In a feature which first made its debut on the EOS 40D, the 50D can be connected to a PC or Mac with a USB cable and remote controlled using the supplied EOS Utility. Images can be recorded to your computer’s hard disk, the internal memory card or both, and there’s Intervalometer facilities for programmed shoots.
The EOS Utility lets you remote control and adjust pretty much any setting that doesn’t involve a physical dial or switch. So you can’t change the exposure mode from, say, Aperture to Shutter Priority using the software, but you can adjust the aperture or shutter value, the quality, white balance, metering or sensitivity for example. Impressively the software also lets you see the Live View on your computer monitor and even lets you manually focus the lens with a magnified view for assistance. We have a demonstration of this in our EOS 50D video tour.

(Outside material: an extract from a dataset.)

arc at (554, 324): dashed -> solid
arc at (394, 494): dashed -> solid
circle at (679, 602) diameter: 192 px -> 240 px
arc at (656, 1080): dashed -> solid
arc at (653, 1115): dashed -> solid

New to version 2.5 which comes supplied with the EOS 50D is the option to switch the camera between autofocus and manual focus. If the former is selected, the camera will autofocus if you pass the mouse over the graphical shutter release ‘button’ on-screen; it’s acting as a virtual half-press. You’ll also see a Peripheral Illumination Correction section which lets you choose which 40 lenses from the entire Canon EF catalogue should populate the 50D’s internal database.

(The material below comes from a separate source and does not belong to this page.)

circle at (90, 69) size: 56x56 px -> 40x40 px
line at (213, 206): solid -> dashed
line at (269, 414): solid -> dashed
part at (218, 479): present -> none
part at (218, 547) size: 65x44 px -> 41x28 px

Software-based remote control is a wonderful feature to have and if you have a laptop handy, it could even eliminate the need for certain photographers to invest in a cable release. In fact the only downside we could find was the inability for the USB port to power the camera itself, thereby making an AC adapter mandatory for serious unattended time-lapse photography. If you have the optional WFT-E3(A) wireless transmitter connected, you can also dispense with the short USB cable and either use a considerably longer CAT-5 Ethernet cable or exploit the wireless freedom of a Wifi connection – see our Canon WFT-E3(A) review for more details and a video demonstration.
Note: remote control with the EOS Utility is also supported on the EOS 40D, EOS 450D / XSi and even the entry-level EOS 1000D / XS. So while Canon can be tight about not supplying lens hoods with its non-L models, it certainly doesn’t skimp on the bundled software. Similar remote control software – often without the Live View capabilities – is an optional extra from other manufacturers, and Canon also bundles decent RAW processing software with its Digital Photo Professional.